— Par Dominique Daeschler —
En Martinique depuis plus de deux décennies, Ange Bonello dont le verbe fleure bon son midi natal, sort de sa voiture une pile de housses colorées sous le bras.
Dernière idée du plasticien : transposer sur tissu les motifs et thèmes de ses peintures, histoire d’entrer chez vous en douceur, caché derrière un objet quotidien.
D Daeschler : Vous avez coutume d’annoncer de suite que vous êtes autodidacte. Autodéfense ? Provocation ?
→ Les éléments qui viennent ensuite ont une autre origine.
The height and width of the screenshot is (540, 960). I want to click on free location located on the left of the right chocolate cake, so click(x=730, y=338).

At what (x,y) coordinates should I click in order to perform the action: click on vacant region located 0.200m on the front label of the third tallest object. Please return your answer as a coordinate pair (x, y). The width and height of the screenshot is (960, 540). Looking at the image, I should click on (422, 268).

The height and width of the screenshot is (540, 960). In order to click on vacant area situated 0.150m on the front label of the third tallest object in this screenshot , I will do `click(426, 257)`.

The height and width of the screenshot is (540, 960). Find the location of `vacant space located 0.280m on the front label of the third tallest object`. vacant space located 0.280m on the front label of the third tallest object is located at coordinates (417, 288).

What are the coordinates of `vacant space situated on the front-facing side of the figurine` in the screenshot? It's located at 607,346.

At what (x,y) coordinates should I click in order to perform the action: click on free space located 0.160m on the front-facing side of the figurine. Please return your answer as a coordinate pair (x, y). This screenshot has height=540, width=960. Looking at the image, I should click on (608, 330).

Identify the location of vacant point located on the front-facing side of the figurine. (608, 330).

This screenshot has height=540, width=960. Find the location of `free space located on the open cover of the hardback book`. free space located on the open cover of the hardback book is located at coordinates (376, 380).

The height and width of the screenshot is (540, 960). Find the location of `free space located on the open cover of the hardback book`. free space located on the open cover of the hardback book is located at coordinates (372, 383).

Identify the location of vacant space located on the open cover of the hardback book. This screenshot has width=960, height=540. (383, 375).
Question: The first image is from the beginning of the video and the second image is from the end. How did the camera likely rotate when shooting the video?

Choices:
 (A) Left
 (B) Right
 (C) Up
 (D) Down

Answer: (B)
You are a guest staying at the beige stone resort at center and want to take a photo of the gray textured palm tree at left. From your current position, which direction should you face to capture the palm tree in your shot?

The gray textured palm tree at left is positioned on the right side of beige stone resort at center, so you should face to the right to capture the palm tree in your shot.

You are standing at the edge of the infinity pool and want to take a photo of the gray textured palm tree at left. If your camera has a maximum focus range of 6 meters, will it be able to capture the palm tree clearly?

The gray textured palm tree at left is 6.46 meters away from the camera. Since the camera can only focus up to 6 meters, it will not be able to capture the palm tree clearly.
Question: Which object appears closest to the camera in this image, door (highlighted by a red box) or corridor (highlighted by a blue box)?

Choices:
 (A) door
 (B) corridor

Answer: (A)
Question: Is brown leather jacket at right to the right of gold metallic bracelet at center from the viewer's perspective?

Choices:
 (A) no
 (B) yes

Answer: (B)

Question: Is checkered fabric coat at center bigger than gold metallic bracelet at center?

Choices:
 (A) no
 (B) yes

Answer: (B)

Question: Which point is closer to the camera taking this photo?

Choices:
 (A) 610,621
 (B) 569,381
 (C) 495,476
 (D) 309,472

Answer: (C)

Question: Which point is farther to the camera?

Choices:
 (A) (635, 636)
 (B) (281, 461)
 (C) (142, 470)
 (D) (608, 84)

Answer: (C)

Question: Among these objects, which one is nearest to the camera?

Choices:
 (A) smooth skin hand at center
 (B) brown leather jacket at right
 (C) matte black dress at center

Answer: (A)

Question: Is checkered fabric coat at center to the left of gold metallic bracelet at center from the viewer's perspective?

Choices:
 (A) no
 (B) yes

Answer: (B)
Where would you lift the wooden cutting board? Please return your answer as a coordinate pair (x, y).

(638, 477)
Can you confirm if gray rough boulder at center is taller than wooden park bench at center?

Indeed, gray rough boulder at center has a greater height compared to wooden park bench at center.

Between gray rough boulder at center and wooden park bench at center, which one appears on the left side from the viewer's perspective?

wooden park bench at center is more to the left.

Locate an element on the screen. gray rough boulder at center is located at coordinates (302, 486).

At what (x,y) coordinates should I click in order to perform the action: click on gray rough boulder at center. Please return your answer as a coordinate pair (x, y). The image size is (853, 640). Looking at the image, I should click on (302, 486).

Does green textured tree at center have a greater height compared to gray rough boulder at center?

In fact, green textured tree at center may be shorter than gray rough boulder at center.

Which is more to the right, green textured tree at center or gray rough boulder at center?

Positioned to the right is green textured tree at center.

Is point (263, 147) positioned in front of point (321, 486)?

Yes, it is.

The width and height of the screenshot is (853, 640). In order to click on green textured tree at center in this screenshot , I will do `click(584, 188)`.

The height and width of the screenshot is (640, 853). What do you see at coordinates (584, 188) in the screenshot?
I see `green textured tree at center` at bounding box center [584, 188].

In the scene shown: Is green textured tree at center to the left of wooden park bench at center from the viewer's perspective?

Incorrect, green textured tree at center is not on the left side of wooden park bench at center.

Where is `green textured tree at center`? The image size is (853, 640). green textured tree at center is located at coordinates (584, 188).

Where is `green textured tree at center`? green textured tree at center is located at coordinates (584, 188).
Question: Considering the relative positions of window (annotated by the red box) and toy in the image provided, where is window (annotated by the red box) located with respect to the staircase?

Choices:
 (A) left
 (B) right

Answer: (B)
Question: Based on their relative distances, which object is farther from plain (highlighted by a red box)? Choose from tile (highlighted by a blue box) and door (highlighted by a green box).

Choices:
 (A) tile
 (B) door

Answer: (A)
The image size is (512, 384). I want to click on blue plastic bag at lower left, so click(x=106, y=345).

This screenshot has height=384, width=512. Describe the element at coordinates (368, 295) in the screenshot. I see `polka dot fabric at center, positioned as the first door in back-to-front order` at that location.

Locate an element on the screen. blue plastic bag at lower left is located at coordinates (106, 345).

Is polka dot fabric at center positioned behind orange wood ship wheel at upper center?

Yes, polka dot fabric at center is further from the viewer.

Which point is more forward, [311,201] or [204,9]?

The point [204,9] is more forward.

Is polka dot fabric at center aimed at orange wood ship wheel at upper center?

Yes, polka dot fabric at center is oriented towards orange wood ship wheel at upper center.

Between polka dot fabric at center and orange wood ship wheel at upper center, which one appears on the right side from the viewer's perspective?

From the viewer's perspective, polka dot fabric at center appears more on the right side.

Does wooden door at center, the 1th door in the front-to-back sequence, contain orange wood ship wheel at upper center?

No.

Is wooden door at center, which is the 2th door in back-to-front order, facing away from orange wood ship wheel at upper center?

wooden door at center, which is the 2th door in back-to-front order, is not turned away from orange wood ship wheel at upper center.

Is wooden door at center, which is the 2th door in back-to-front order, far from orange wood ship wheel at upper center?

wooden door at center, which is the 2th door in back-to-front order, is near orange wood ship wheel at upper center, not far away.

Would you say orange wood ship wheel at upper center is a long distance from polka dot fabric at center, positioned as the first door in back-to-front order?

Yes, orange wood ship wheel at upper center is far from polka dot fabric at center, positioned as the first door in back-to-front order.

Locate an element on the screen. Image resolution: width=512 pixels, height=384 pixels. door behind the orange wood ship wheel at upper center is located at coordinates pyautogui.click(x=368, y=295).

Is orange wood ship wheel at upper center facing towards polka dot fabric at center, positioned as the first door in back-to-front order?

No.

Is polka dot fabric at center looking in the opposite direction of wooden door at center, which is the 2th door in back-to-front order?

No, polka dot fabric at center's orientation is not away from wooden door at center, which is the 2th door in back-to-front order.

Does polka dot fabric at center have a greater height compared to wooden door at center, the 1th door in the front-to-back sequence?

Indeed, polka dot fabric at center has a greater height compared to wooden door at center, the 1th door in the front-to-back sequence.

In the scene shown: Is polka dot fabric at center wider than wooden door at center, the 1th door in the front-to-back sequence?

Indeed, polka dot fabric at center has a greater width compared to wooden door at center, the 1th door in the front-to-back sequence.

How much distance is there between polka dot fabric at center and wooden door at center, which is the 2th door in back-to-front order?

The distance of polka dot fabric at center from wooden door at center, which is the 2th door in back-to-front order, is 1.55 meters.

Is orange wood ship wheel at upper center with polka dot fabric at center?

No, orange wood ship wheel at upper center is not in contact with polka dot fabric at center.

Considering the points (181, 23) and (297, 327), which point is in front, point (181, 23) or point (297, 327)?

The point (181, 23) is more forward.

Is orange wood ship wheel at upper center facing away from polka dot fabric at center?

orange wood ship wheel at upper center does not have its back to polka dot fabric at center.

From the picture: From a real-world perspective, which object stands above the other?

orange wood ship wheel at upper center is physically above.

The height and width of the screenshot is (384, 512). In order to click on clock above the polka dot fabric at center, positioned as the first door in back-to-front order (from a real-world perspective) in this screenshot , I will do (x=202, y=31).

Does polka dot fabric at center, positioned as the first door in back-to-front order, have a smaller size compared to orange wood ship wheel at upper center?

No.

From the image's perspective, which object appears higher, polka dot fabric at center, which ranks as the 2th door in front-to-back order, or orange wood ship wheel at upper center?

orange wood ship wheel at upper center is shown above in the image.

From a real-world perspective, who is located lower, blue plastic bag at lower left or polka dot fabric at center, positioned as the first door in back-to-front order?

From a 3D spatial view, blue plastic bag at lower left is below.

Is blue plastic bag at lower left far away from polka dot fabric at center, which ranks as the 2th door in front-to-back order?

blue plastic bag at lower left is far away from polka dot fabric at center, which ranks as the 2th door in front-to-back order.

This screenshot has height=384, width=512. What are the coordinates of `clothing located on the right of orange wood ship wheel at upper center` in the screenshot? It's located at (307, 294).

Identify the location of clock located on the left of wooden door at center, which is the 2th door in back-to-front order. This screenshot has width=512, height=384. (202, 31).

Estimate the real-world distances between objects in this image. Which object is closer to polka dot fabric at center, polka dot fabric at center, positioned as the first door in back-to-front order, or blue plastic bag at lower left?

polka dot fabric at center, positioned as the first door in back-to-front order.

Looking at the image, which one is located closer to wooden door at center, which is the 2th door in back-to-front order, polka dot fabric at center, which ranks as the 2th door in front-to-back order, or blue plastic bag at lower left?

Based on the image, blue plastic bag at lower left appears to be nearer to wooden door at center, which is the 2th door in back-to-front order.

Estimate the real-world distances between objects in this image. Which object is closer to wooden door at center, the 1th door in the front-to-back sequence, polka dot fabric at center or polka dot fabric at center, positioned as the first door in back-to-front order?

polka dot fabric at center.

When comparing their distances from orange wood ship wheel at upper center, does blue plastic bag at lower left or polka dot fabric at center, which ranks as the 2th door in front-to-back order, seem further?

A Bonello : je défends un parcours artistique à travers un parcours de vie. Ce n’est que depuis 2012 que je montre mon travail (galerie Colette Nimard). C’est ma première exposition en solo en 2015 galerie Arsenec baptisée « Arches » qui m’a décidé, grâce à son succès public à penser abandonner un métier à plein temps dans la restauration. J’ai pensé qu’une dynamique allait se mettre en place avec la profession, les lieux de diffusion.
Voir le site de l’artiste: Smart Art Angelo Bonello
DD : Ce n’a pas été le cas ?
AB : Non, il y a eu des reconnaissances de personnes qualifiées, des invitations mais j’ai continué ma route en solitaire.
DD : En allant plus loin dans la rencontre de la Caraïbe…
AB : Oui, il m’a paru indispensable de séjourner en Haïti, d’y rencontrer des artistes, de confronter mon côté Pop Art à l’influence du syncrétisme, à l’apport des religions. La ghetto-biennale et la participation en mars 2017 à une exposition collective (« 509 ») à Petionville ont changé mon regard. La résistance des artistes m’a aidé à franchir le pas, a affirmé mon cheminement.
DD : Quelle influence sur la création ?
AB : Je suis passé aux encres, au papier, au jeu avec la matière. Les premières performances avec la peinture datent de cette époque.
DD : Mais il fallait manger.
AB : Oui. Il fallait surtout partager et pour partager il fallait apprendre. J’ai passé le BAFA, suivi des stages avec Christophe Habeb. Je me suis lancé dans des ateliers de sensibilisation avec ce que jargon culturel appelle « les publics empêchés » et côté performance Annabelle Guérédrat m’a fait confiance pour le premier festival.
DD : En fait vous êtes un modeste « gonflé », vous osez…
AB : Ma culture n’est pas livresque, j’éprouve. En jetant mon corps dans l’espace, je transgressais, je disais avec ma culture kaléidoscope faite d’images grapillées çà et là, se superposant, cherchant instinctivement le sens. Ce passage par le corps a fait surgir des réminiscences d’enfance, de religion qui m’ont permis de rebondir, d’être dans le renouvellement.
DD : Comme si l’accès à un langage propre pouvait vraiment s’affirmer, se montrer,
AB : Je sais ce que je dis avec mon bric à brac. Je juxtapose des images et des situations. Je suis « un Photoshop manuel » !
DD : Est-ce à dire qu’au-delà du jeu ludique des couleurs, des personnages de comics, vous souhaitez que l’on prenne le temps d’une lecture plus approfondie de votre travail ?
AB : L’amusant n’est pas anodin. Il faut aller au-delà du décoratif, prendre de la distance à l’égard des personnages. Le monde d’aujourd’hui avec ses fakes news, ses publicités, ses vedettes de la politique et du show-biz parle sans cesse argent, consommation.
Le détournement de la Joconde, la sortir de son confort muséal, c’st la faire exister autrement, se dire qu’elle existe encore aujourd’hui. Le monde est fait d’addictions. Hier et aujourd’hui ce sont des tensions.
DD : Si le retour au Pop Art est une lecture du monde en pleine conscience d’une liberté débridée, quid de l’évolution sur les relais, les passeurs ?
AB : C’est toujours le point faible. L’Institution est opérante par rapport au marché de l’Art. Alors il faut créer ses propres outils. C’est le site internet (avec traduction en anglais) et tous ces objets que j’aurai l’humour d’appeler « produits d’appel » : les drops pop, les vachettes impertinentes, les coussins. Ma diversité est ma respiration artistique, facétieuse et gagne – pain.